Zeta Phi Beta Sorority, Inc. Southeastern Region is the home of Founder Fannie Pettie Watts, the 18th International President, Dr. Edith Francis, the 19th International President, Dr. Eunice S. Thomas, the 20th International President, Jylla Moore Tearte, the 22nd International President, Barbara C. Moore. Culturally and geographically diverse, the Southeastern Region encompasses 3 states and 3 Islands — Florida, Georgia, South Carolina, the U.S. Virgin Islands, the Bahamas and Trinidad & Tobago.

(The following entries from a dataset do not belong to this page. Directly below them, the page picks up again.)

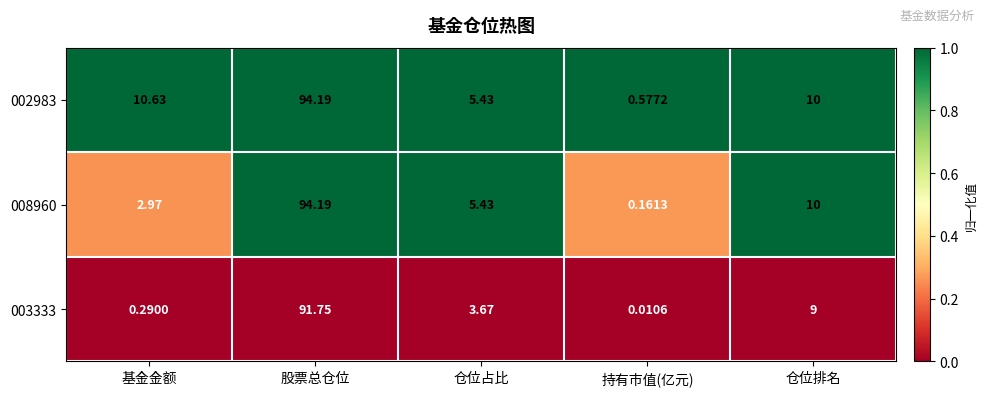

Which label corresponds to the smallest value in the chart?

持有市值(亿元)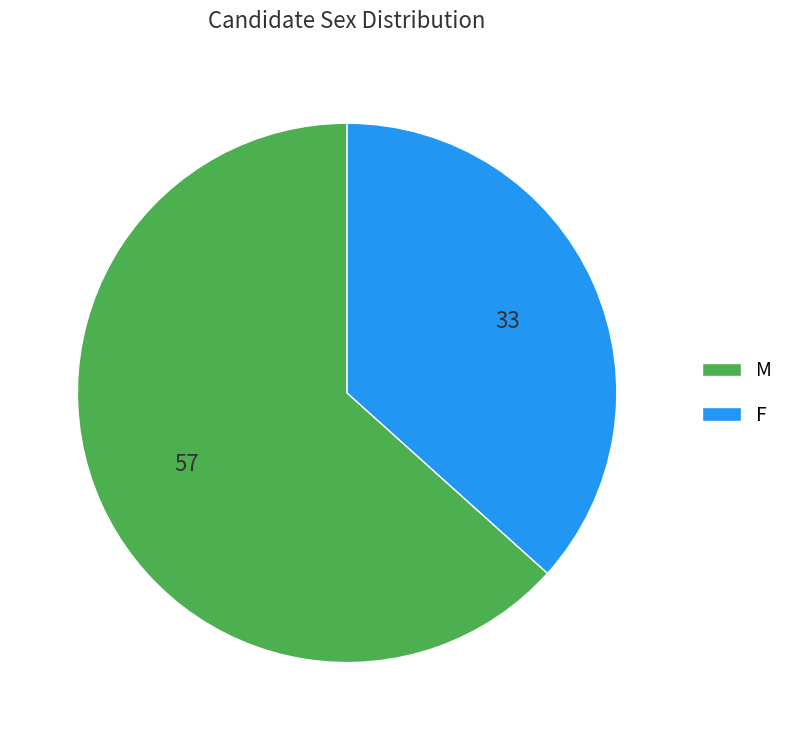

True or false: M accounts for 63% of the total.

True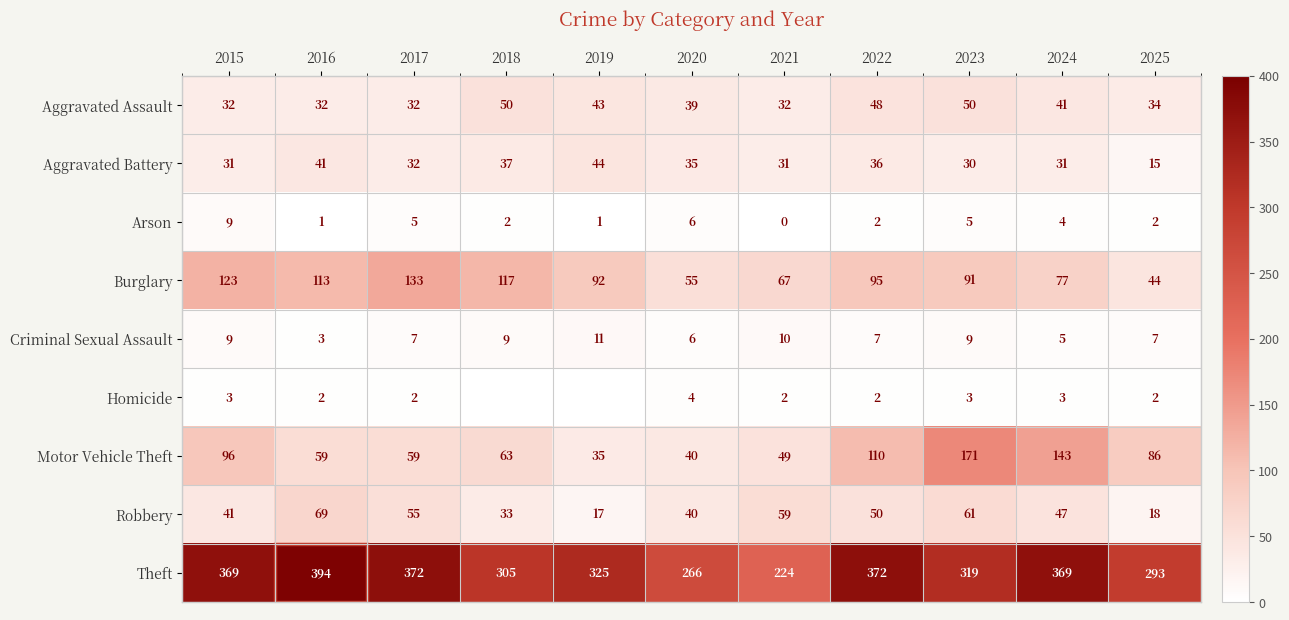

What is the approximate value of Aggravated Battery at 2019?

44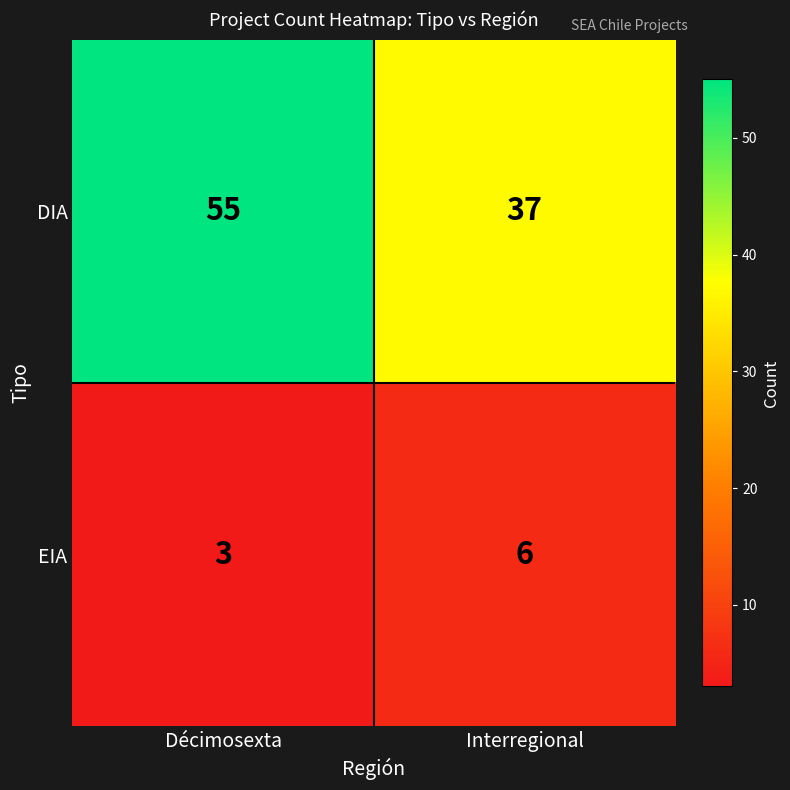

Reading left to right, what are all the values shown in this chart?

DIA: Décimosexta=55	Interregional=37
EIA: Décimosexta=3	Interregional=6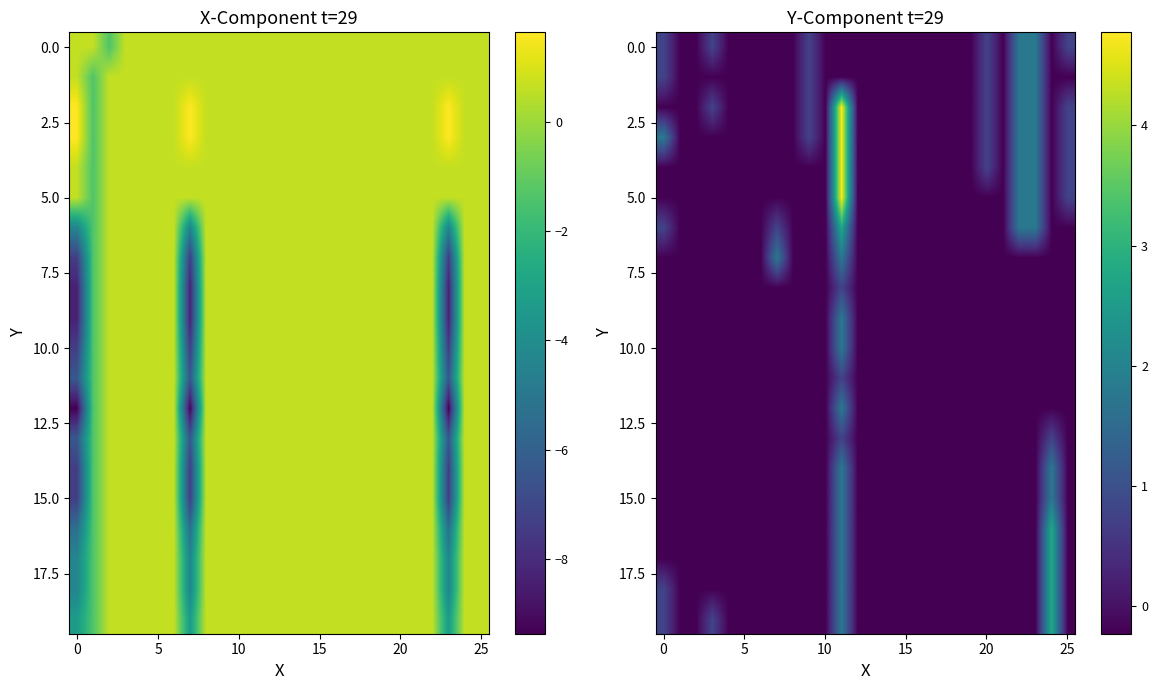

What is the maximum value for row_2?

4.8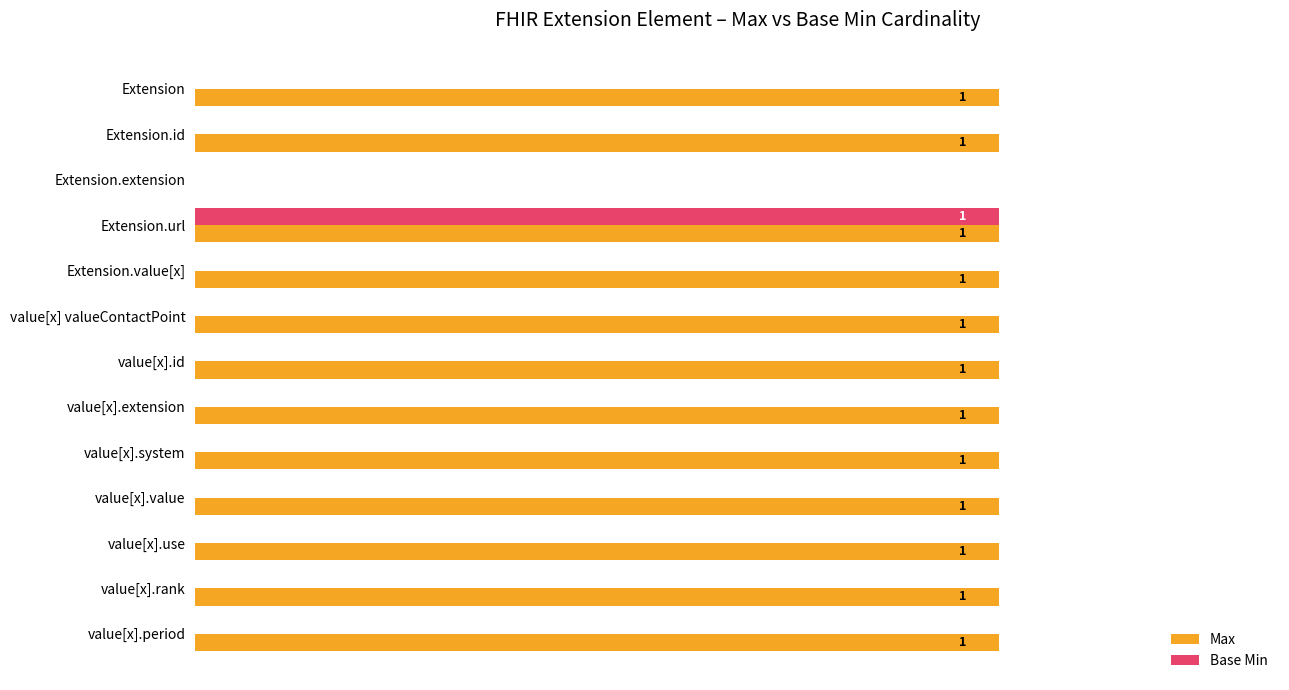

At which category is the sum across all series the highest?

Extension.url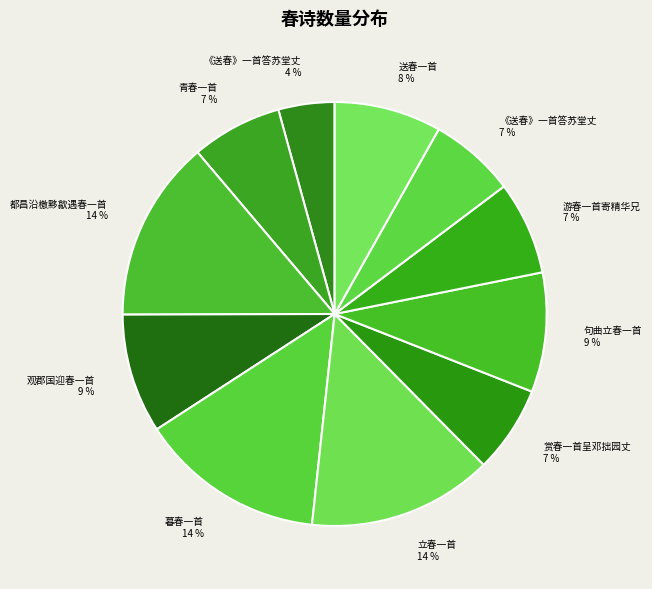

How many segments does this pie chart have?

11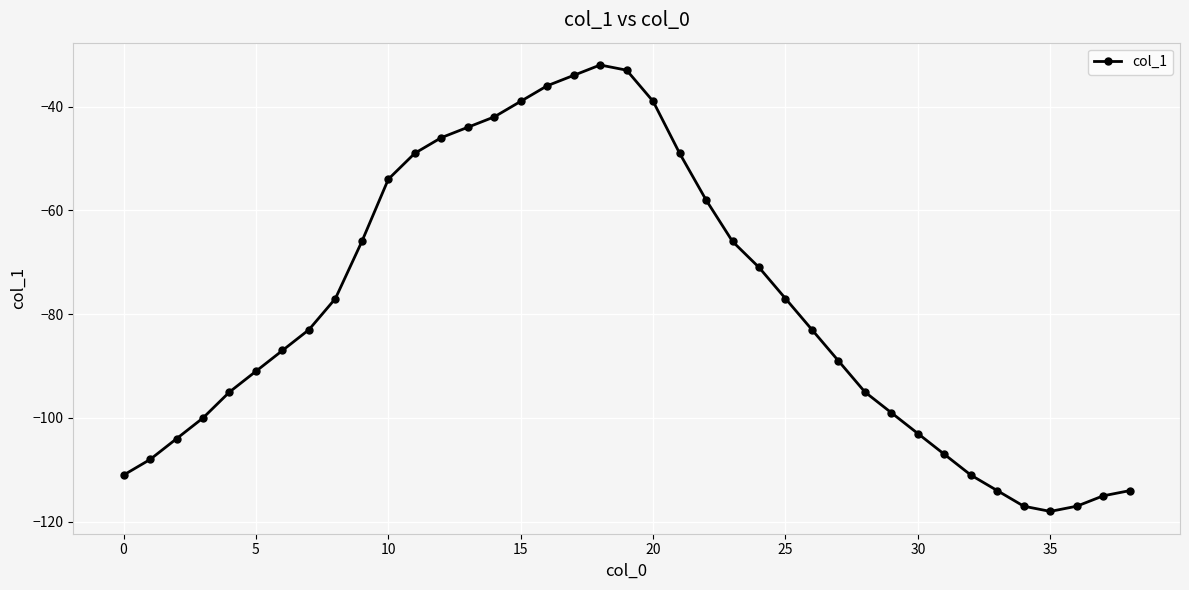

What is the average value?

-79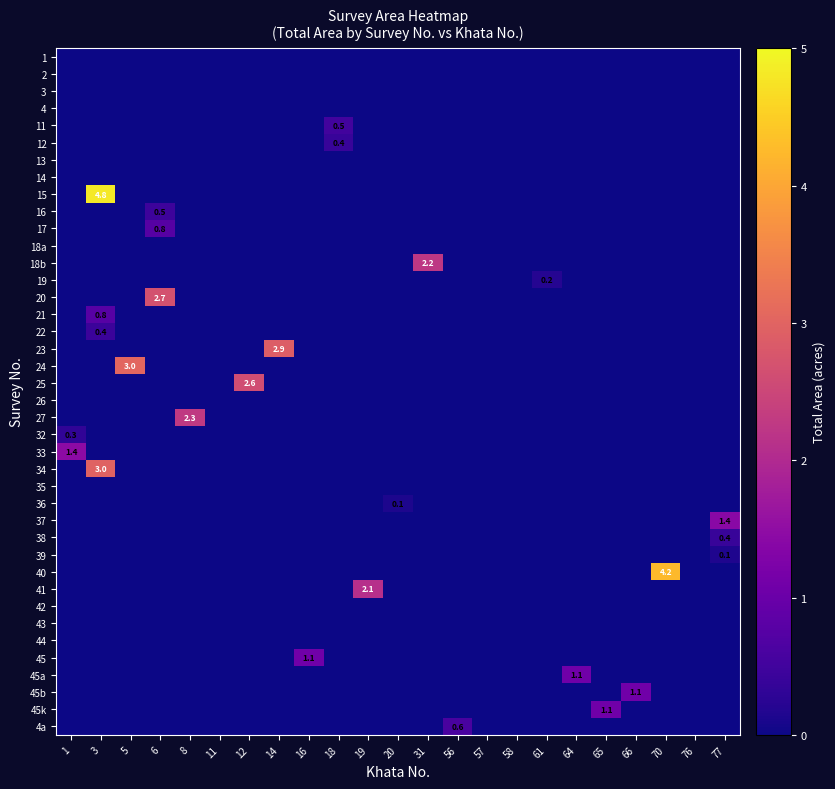

Which series has the largest total across all categories?

15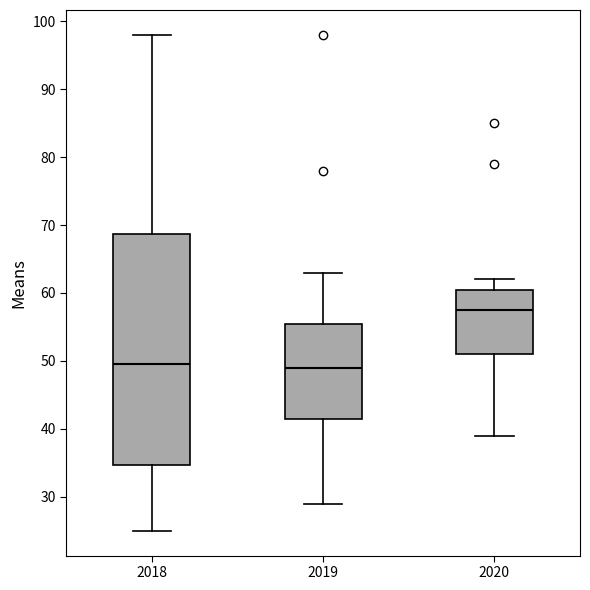

Comparing the boxes themselves (not the whiskers), which one is the tallest?

2018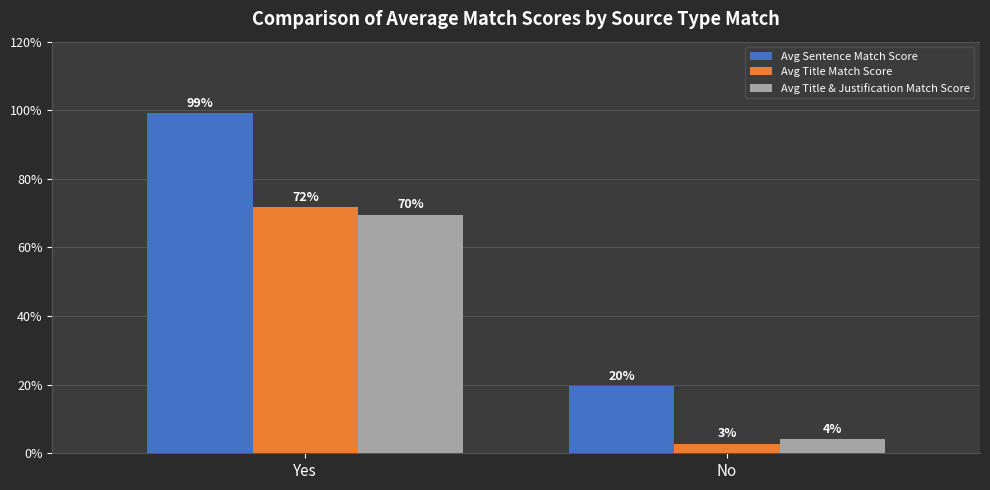

Reading left to right, what are all the values shown in this chart?

Avg Sentence Match Score: 99.2	19.6
Avg Title Match Score: 71.7	2.8
Avg Title & Justification Match Score: 69.6	4.1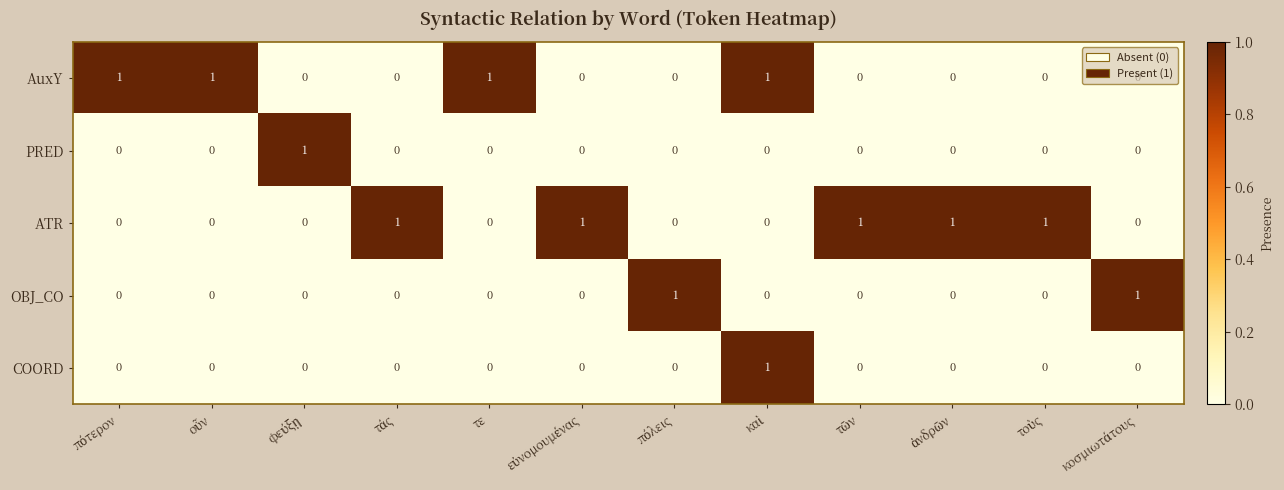

How many distinct data groups are displayed?

5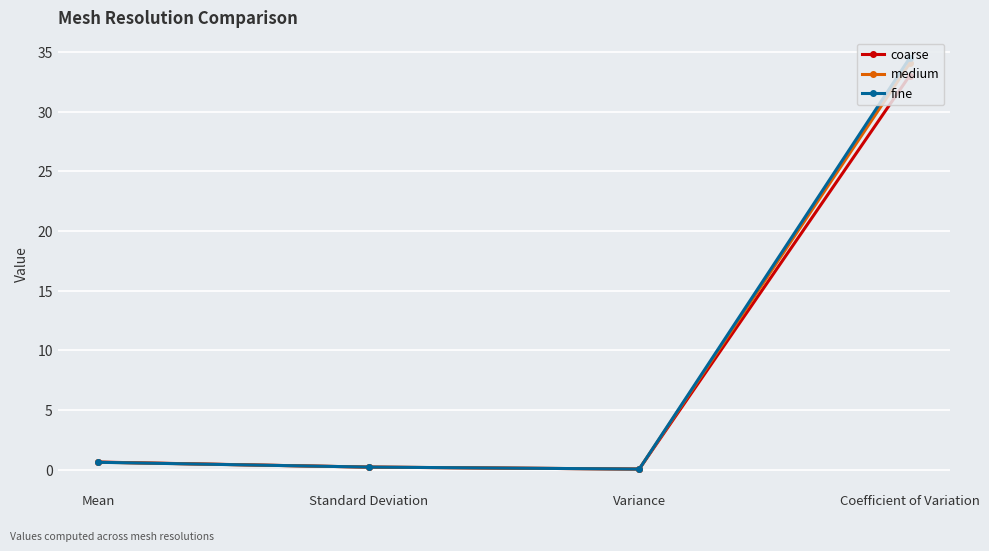

Which series has the largest range (max minus min)?

fine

Zeta Phi Beta was founded on the campus of Howard University on January 16, 1920. The Sorority's international programs such as Z-HOPE (Zetas Helping Other People Excel) through Mind, Body and Spirit serve to empower people from all walks of life. As the sorority moves toward its centennial, it retains its original zest for excellence. It espouses the highest academic ideals and that has resulted in its members serving in groundbreaking roles in all fields of endeavor.
Phi Beta Sigma Fraternity, Inc.
Phi Beta Sigma Fraternity was founded at Howard University in Washington, D.C., January 9, 1914, by three young African-American male students. The Founders, Honorable A. Langston Taylor, Honorable Leonard F. Morse, and Honorable Charles I. Brown, wanted to organize a Greek letter fraternity that would truly exemplify the ideals of brotherhood, scholarship, and service.